To optimize the cirrus bulk optical property parametrization applied to the GCM novel use is made of space-based radiometric observations. The active remote sensing observations used in this paper are taken from the DARDAR and 2C-ICE cloud profile products, both of which are based on the A-train 94 GHz cloud profiling radar and CALIOP lidar observations. These products are used to simulate the cirrus brightness temperatures at 8, 11 and 12 µm, and the simulations are compared against the radiometric measurements of IIR at 8, 11 and 12 µm ( IIR has a 1 km footprint, and it is therefore, well co-located with CALIOP), covering a total of 26791 globally distributed cirrus observations. We show that with well chosen microphysics, based on state-of-the-art microphysics observations applied to the ensemble model, it is possible to minimise radiometric differences between the simulations and IIR measurements, where the global mean bias < 1 K, thereby reducing the latitude dependence of the bulk optical properties to a very weak dependency, in contrast to other parametrizations, which may be applied to current climate models.

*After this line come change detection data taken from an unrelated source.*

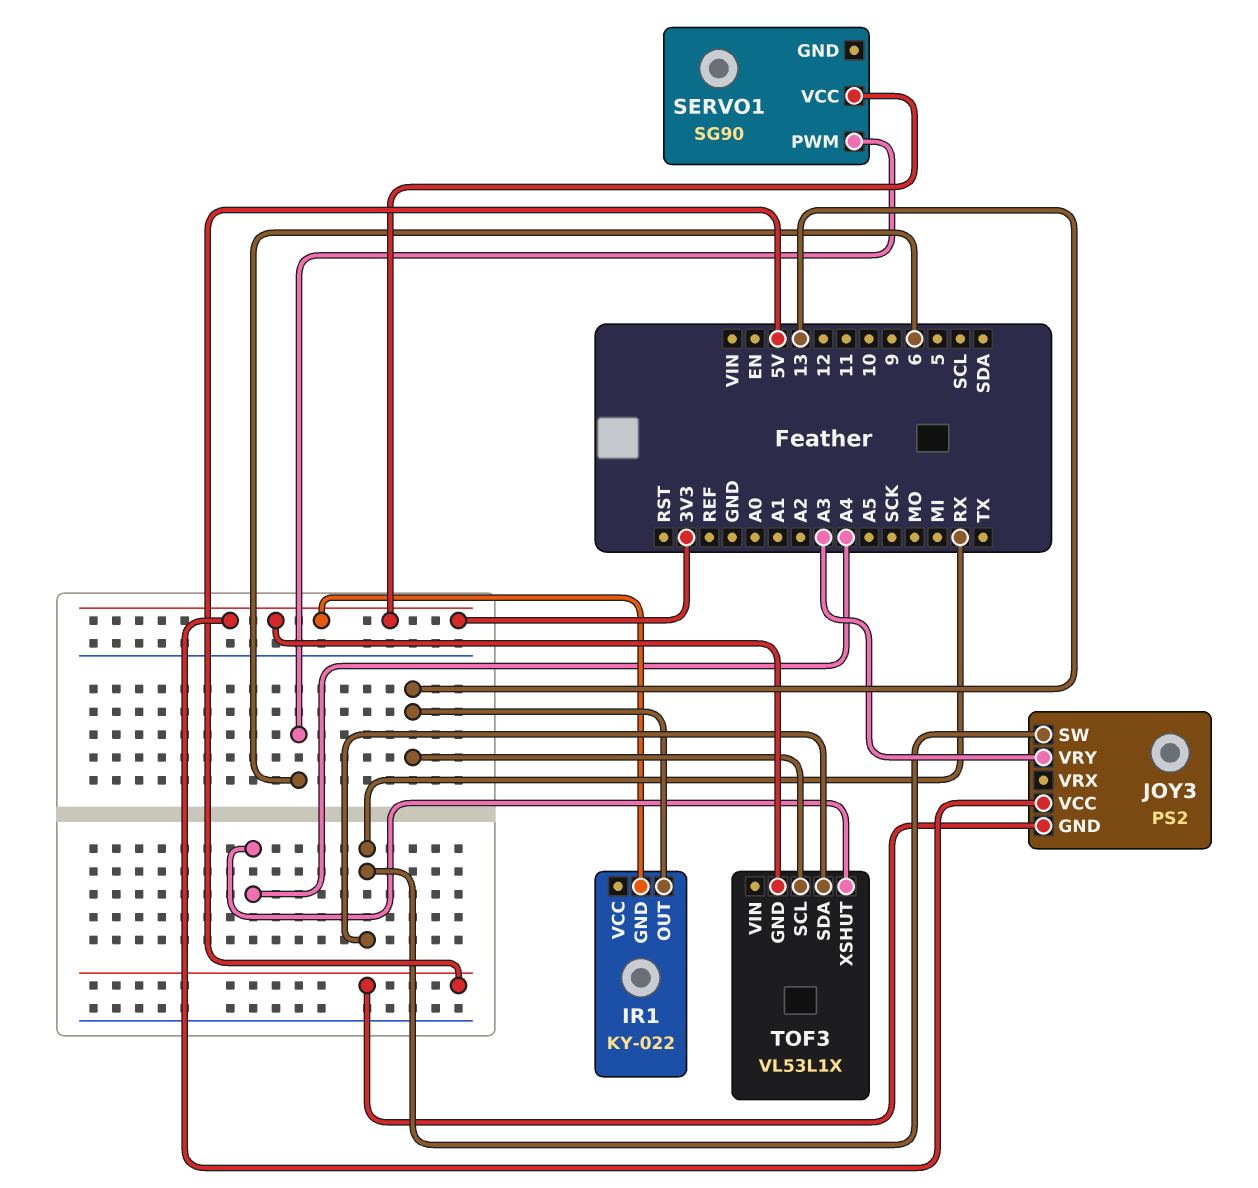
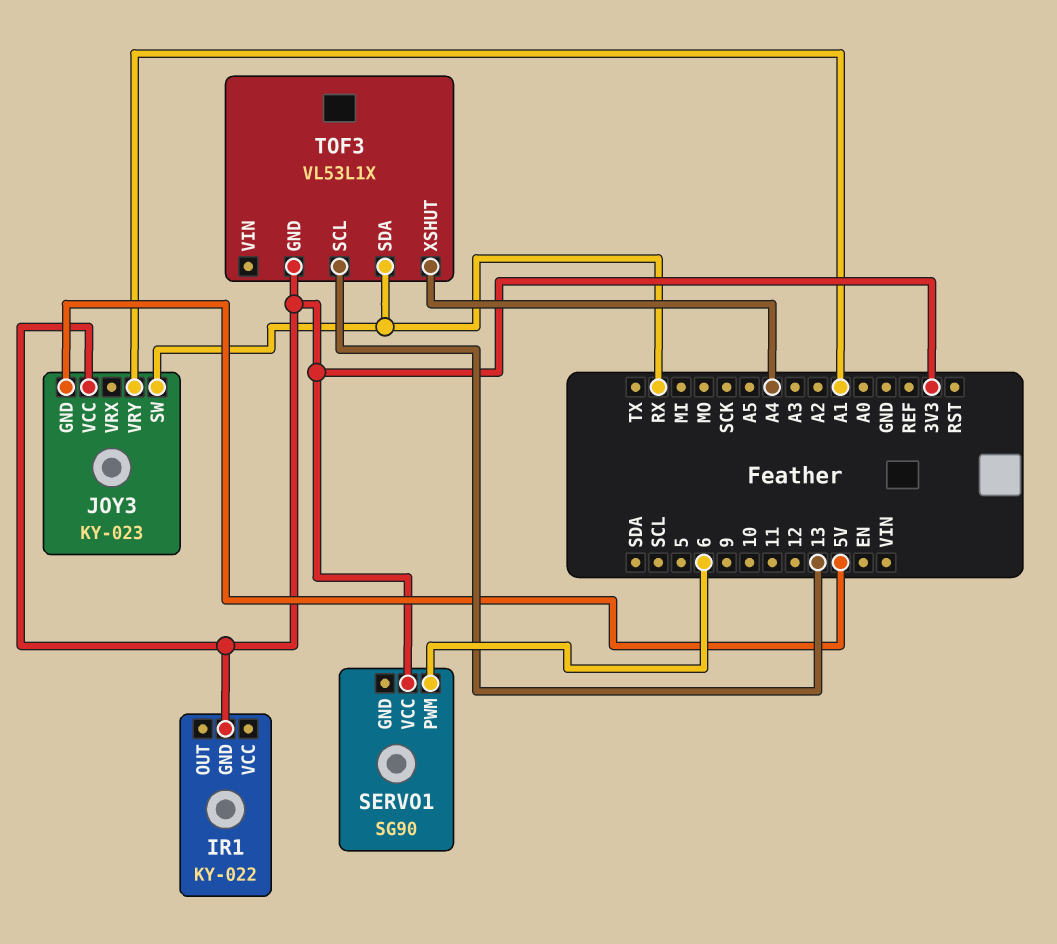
IR1 pin OUT: 13 -> none
JOY3: PS2 -> KY-023
JOY3 pin VRY: A3 -> A1

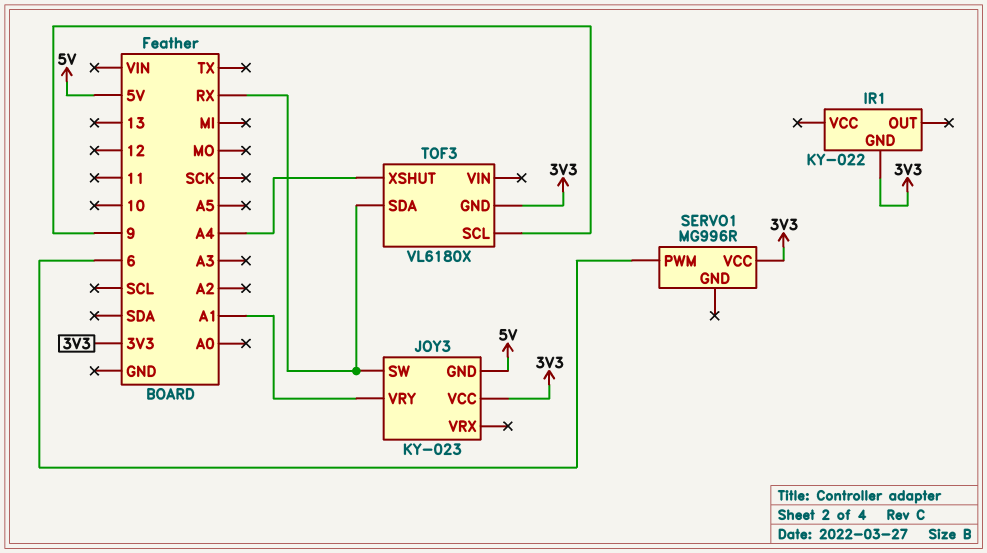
SERVO1: SG90 -> MG996R
TOF3: VL53L1X -> VL6180X
TOF3 pin SCL: 13 -> 9

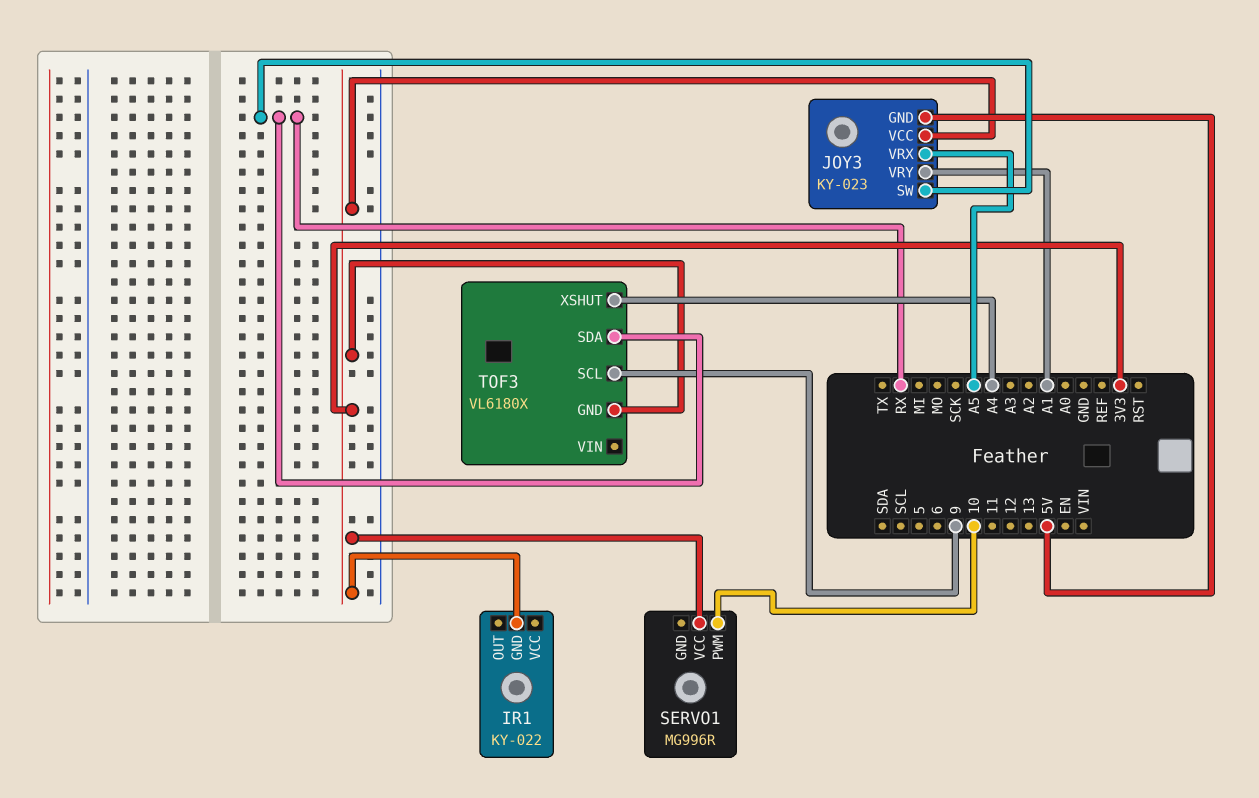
JOY3 pin VRX: none -> A5
SERVO1 pin PWM: 6 -> 10

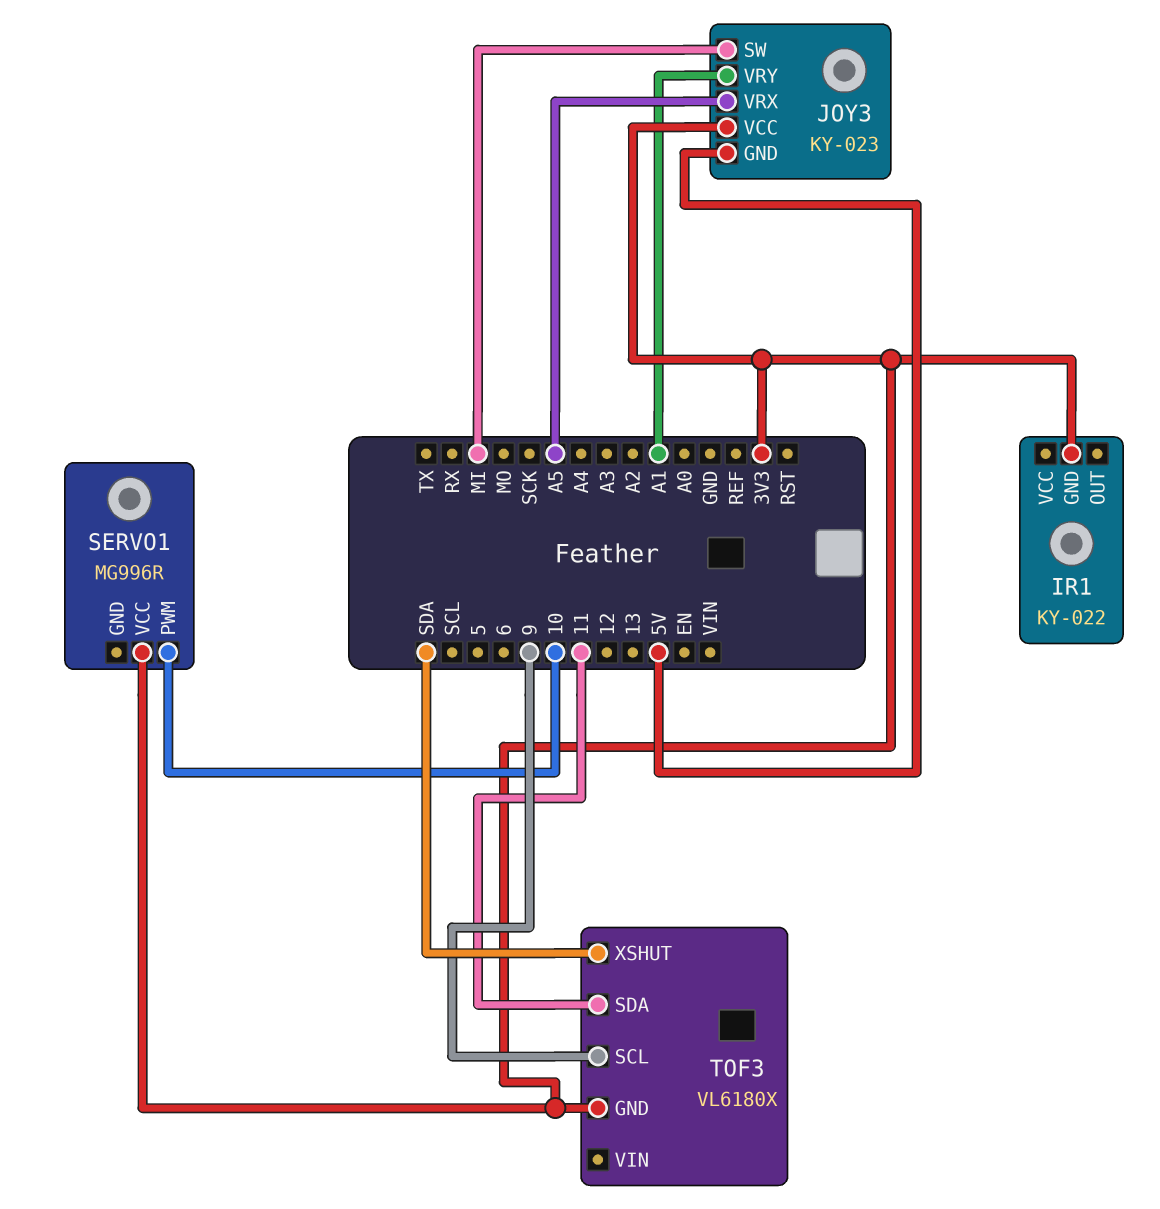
JOY3 pin SW: RX -> MI
TOF3 pin SDA: RX -> 11
TOF3 pin XSHUT: A4 -> SDA

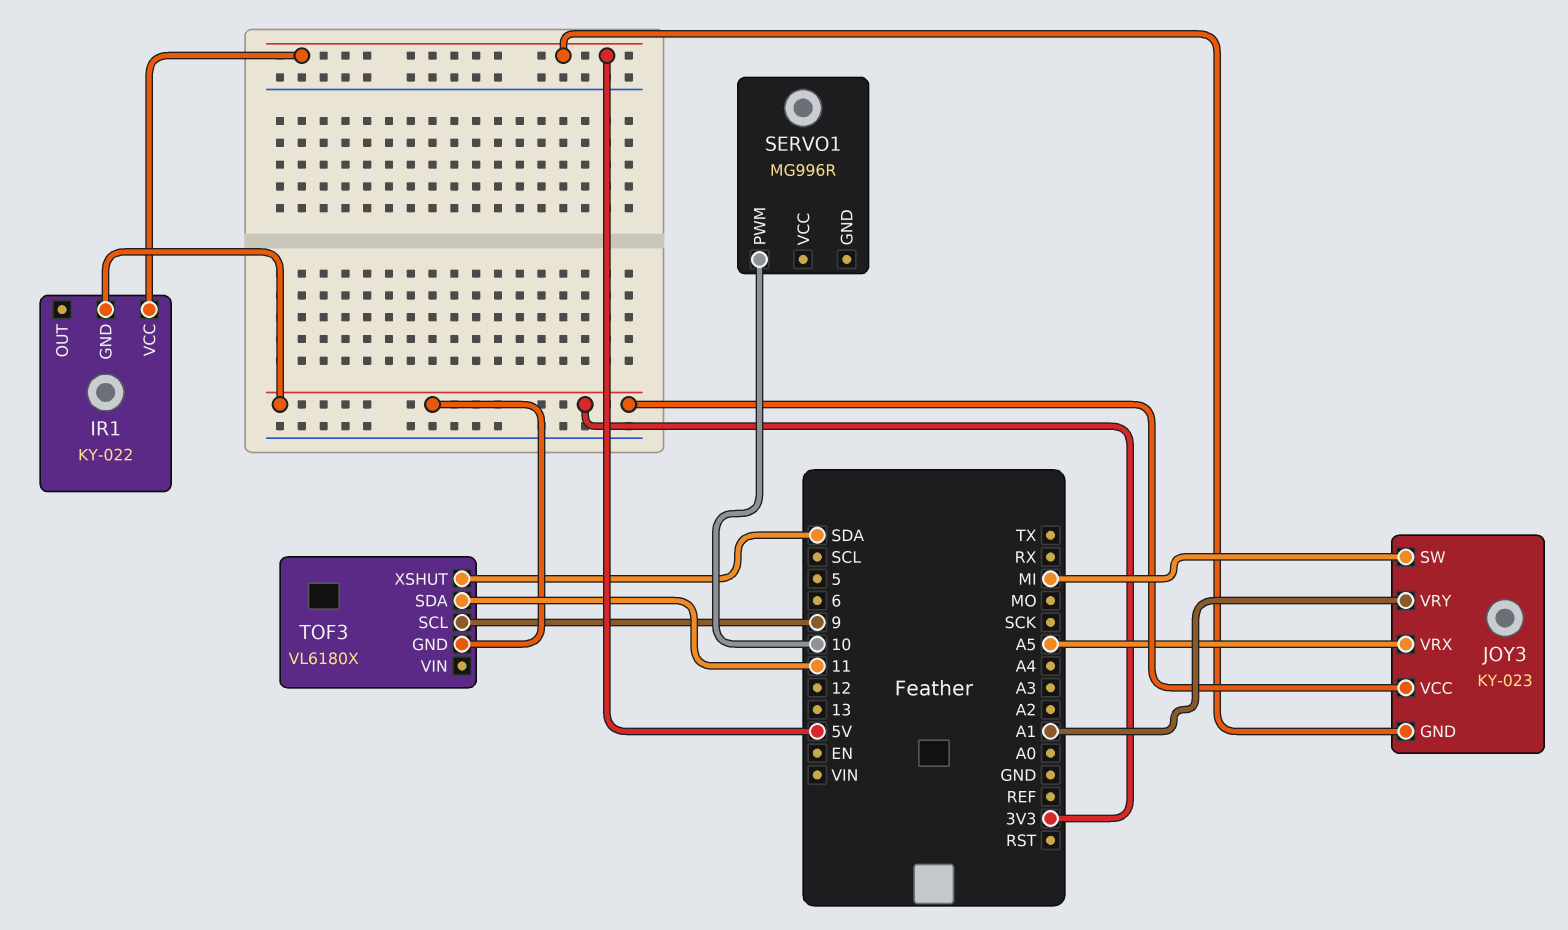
IR1 pin VCC: none -> 5V
SERVO1 pin VCC: 3V3 -> none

The remotely sensed globally optimized ensemble model bulk optical properties are parametrized into the Met Office Global atmosphere model version 6. In the GCM, the assumptions about cirrus PSDs, mass-dimensional relationship, fall speeds, and capacitance are consistent with the parametrized bulk optical properties, where the two schemes are directly linked via the GCM prognostic variable IWC. In this paper, the impact in the GCM of this unified parametrization on the twenty-year averaged-annual short-wave and long-wave fluxes at TOA, and on the temperature structure of the atmosphere will be presented in the form of comparisons against the current version of the Met Office Global Atmosphere model and observations. Using the unified parametrization, the GCM predicted global area-weighted averaged-annual short-wave and long-wave fluxes at TOA are directly compared against CERES observations, and the temperature structure of the atmosphere is compared against the ERA-Interim analysis of global atmospheric temperatures. The paper demonstrates that with an internally consistent approach, it is possible to improve a climate model, without reliance on systematic error cancellation between the cloud and radiation schemes, the latter being propagated in current climate models used to inform the IPCC.